Yes, his boss was correct that the economy was a massive animal responsive to individuals and groups trading for their own benefit. She was wrong, however, that the animal needed to be tamed by the government because it lacked ‘rules.’
A sport is a sport because it has rules, but everything is beholden to a set of regulations, whether or not these rules are then dutifully transcribed and codified as law. The economy is a system of trade and those who venture therein are aware that everything traded has a certain value, which they bear in mind in making their trades. A trade is ‘fair’ when two consenting parties agree to it and when there is sufficient information to value the goods or services being traded.
That the Leadership should intervene is not a given, and such intervention does not necessarily confer a greater degree of fairness, leaving aside the question of whether the economy is, should be, or can be a system of fairness.
And the matter of permitting, thought Jon, half-disgustedly. How does that relate to the economy? How does that further any sort of public interest? Who benefits aside from the stakeholders within the Party and those who profit from the proceeds?
Jon had only a hazy recollection of what exactly the permits were, but he knew they involved—aside from a ministerial stamp of approval, allowing the individual to operate his or her business—the Leadership saying, essentially, “this is what good or service you provide, these are the people who may purchase that good or service from you, and this is our ‘suggestion’ as to how much your good or service may be worth to them.”
Jon shook his head free of the memory and the corresponding feelings of sadness and something akin to claustrophobia that the memory seemed to engender in him. He made a concerted effort to focus on the wind in his face, the grass blowing in the breeze, and the receding forest in the background, the edge of which, as he turned back, he could now barely make out. These sensations were real, they were his to experience, and he was experiencing them now.

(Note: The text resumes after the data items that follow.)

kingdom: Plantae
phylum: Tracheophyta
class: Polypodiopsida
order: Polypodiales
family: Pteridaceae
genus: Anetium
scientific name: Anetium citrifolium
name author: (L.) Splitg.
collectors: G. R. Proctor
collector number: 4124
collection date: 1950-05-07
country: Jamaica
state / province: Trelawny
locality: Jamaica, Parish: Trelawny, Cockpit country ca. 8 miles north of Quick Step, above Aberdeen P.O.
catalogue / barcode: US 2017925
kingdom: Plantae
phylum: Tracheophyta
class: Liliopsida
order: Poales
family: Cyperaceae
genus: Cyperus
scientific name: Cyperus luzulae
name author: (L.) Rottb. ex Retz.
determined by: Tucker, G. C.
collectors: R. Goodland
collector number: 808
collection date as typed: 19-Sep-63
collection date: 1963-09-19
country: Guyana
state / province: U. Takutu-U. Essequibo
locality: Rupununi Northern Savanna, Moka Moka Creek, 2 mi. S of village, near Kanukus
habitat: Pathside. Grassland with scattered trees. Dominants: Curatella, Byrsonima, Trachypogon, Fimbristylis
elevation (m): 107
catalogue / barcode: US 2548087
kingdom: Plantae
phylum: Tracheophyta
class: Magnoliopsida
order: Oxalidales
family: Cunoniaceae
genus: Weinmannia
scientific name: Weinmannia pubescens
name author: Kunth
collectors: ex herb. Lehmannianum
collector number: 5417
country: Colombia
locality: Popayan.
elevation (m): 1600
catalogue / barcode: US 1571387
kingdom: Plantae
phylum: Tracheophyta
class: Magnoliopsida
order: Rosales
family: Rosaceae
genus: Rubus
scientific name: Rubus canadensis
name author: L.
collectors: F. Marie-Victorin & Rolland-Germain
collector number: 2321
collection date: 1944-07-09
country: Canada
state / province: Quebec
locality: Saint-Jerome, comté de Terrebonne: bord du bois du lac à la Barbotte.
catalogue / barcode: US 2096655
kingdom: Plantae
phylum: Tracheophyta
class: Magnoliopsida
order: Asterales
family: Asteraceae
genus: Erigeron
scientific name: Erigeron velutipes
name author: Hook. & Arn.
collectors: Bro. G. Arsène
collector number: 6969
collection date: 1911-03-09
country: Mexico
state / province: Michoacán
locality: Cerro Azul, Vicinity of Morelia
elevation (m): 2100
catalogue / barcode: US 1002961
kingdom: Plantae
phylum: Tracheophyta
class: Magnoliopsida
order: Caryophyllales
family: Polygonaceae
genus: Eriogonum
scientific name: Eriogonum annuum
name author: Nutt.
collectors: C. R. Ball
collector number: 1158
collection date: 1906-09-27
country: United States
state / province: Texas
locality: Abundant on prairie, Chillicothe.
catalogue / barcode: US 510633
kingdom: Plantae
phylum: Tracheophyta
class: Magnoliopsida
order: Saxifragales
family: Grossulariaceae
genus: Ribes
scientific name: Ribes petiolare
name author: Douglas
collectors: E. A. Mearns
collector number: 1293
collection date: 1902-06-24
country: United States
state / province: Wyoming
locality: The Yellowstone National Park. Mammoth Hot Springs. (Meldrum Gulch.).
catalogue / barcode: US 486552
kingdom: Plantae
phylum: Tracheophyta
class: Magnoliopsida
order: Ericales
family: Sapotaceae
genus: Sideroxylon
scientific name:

As a rush of sour-smelling air invaded his nostrils, he turned away from the forest and settled himself into his seat so that he was looking ahead, a bead of newfound power seeming to grow inside him as he surveyed the empty land on all sides.
The air shimmered over the path due to a low-lying haze, through which mirage he found it still fairly easy to see. As he watched the landscape bend and give way to him and his progress, he was afforded a view of something more than mere prairie and open space. In the distance (and if he strained his eyes), he could discern a looming, undulating protuberance lying black over the horizon.
From behind, he heard Bear clear his throat and growl, “Chicago.”